**Enunciado del ejercicio:** ¿Cómo seguiría el fragmento sobre la depresión como enfermedad invisible? Escribe lo que viene después de su última oración.

La sonoridad de los vómitos, su visceralidad dramática, certifican una merecida convalescencia de cara a los demás. La espectacularidad de una crisis epiléptica conmociona de por vida a los que la ven, es como una posesión, un auténtico terremoto cerebral, cuando una persona se vuelve seísmo de la biología encarnado, desencadenado. Es comprensible que fueran/fuésemos tratados como criaturas del más allá, benignas o malignas, según el forro.
Absolutamente nada que ver con el cáncer invisible. La depresión. La enfermedad que no chilla, ni despierta convalescencia." Anímate", consejo tan errado como decir "dobla tu pierna" a un paciente con fémur y tibia fracturados.
Si constatáis la enfermedad en alguien cercano, si veis unas pastillas que la certifican, una confesión íntima de que se ha caído en ella, esa persona es un animal sufriente y puede que os necesite un poquico. Es un cuerpo varado en la arena, como esas ballenas, cercano a perecer.

**Datos para examinar:**
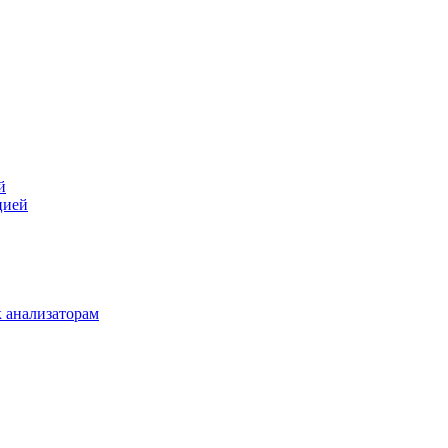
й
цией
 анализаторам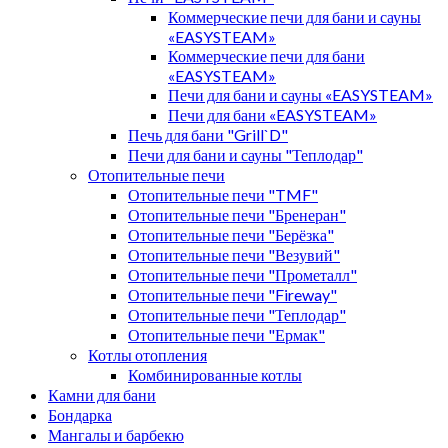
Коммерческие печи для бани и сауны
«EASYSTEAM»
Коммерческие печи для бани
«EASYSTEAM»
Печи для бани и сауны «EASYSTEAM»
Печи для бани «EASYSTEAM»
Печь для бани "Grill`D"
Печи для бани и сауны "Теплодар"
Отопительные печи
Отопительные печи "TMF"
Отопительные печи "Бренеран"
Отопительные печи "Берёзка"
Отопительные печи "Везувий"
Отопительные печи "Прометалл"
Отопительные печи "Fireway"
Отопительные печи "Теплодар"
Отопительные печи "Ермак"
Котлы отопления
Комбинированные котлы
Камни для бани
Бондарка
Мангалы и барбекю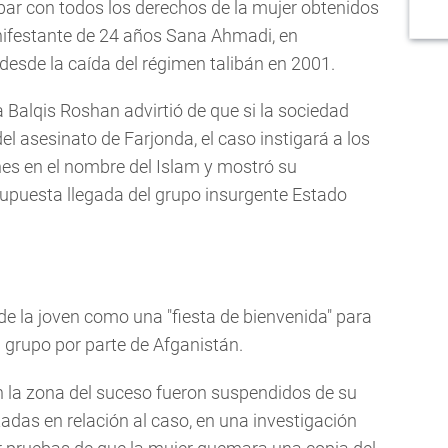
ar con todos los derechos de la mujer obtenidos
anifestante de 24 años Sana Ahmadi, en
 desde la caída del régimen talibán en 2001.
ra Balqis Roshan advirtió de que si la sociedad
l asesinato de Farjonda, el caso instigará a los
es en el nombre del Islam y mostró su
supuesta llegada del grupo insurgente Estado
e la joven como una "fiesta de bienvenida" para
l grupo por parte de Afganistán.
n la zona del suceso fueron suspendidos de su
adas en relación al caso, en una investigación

**Respuesta escrita:**
Y sí, jode bajar a los infiernos aunque sea para cargar y subir a un amigo. No agrada tocar esa sustancia, de la cara descarnada y tétrica de la vida, y comprobar la vulnerabilidad de todo el suelo donde nos apoyamos.
Una capa de protección última se resiste a captar a ese amigo enfermo de la cabeza, transfigurado, chupado de vida hasta los huesos, pese a una apariencia de sano relativo.
Se trata de una disfunción biológica, de una enfermedad, un serio desequilibrio de neurotransmisores, que tiene solución. Matarse o curarse.